Aurora is currently two and a half years old (32 months to be exact) and I have been adopting the philosophy of attachment parenting since she was born. It was not a decision that I had made beforehand. I didn’t know what it was until she was older. I read an article about it and I was like “Oh that’s just like how I am with Aurora!”. If you’re not familiar with attachment parenting, it is a practice that aims close bonds with mother and child. Named by William Sears, he believes maximal maternal empathy and continuous contact is beneficial for the baby. So this includes the 7 Baby B’s:
- Birth bonding
- Baby wearing
- Bedding close to baby
- Belief in the language value of your baby’s cry
- Beware of baby trainers
I did all of the above with Aurora and I find it extremely comfortable knowing that I’m meeting her every need. Of course this goes without saying that parents who do not adopt this method are not wrong. There is no right or wrong in parenting and I always say “whatever floats your boat.” If it feels wrong to you don’t do it, if it feels right then please do!

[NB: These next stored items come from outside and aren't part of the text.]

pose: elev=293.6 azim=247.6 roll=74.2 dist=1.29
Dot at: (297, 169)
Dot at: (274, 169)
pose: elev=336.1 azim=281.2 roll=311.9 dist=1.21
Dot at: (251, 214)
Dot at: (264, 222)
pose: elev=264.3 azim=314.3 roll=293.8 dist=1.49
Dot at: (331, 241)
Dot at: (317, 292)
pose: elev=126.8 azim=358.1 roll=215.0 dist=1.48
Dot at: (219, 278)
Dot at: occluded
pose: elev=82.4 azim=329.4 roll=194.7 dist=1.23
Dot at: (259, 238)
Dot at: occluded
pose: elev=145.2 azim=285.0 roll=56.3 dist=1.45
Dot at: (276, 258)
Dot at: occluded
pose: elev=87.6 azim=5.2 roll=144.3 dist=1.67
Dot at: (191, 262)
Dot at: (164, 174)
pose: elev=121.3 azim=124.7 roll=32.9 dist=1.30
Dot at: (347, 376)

Don’t let what other parents do or don’t do affect your decision in how you raise your precious one. Of course it is not easy and I’m not going to lie that what others say or do hasn’t made me think once or twice about how I raise Aurora. But I always keep in mind, if it doesn’t feel right then maybe it is not for me.
The year 2015, when I was in Australia getting ready for Aurora’s delivery, David and I had a neo-natal class and we were talking about sleeping arrangements. One of the parents said “I would never let my baby sleep in my room, he’s on his own from day one.” But for me, I was determined to make breastfeeding work and having to get up to another room every two hours (and that’s if it was two hours. Aurora demanded to be fed every 15 minutes at the start) was not an option. I need my sleep and I don’t want to waste time getting up at like 4am, breastfeed her, try to put her back to sleep, go back in my room then wake up again at 6am etc etc. It would be so exhausting. So you know, each to their own.
During the first 6 months, I was using Chicco Next 2 Me. It was quite a life saver. I was able to just grab her in the middle of the night, breastfed her while still laying down, then put her back in her crib right next to me. Sometimes I don’t bother putting her back but the extension of the crib gives me a peace of mind that she will not fall out of the bed.
There is a reason why Aurora is not on our bed and just beside us, and that it is only one. I’m an extremely sensitive sleeper. I’m so sensitive that when I had premature rupture of membranes (my water broke) on my bed, I did not drip a single drop of amniotic fluid because I was awoken by that minor sensation and quickly dashed to the toilet. The slightest sound or motion will wake me. So when Aurora is on our bed, she twists and turns and I will just be too cranky to function the next day. I guess that’s the life of a parent. But she’s right next to me and watching her sleep so peacefully is one of the greatest joys in life.
Anyway, I’m getting ready to fly to South Korea tonight with my dear friend Priscilia and her son, Lewis (Aurora’s best friend) for a mom and bub trip 10 days, so there will be plenty of co-sleeping with my baby. Lesson of the day, enjoy the small moments with your little ones because soon they will be embarrassed to be kissed and cuddled by you. Then the teenage hormones will start to kick in, and it will be years (when they’re in their 30s or 40s) that they will start to feel thankful for your love again. Enjoy it while it lasts!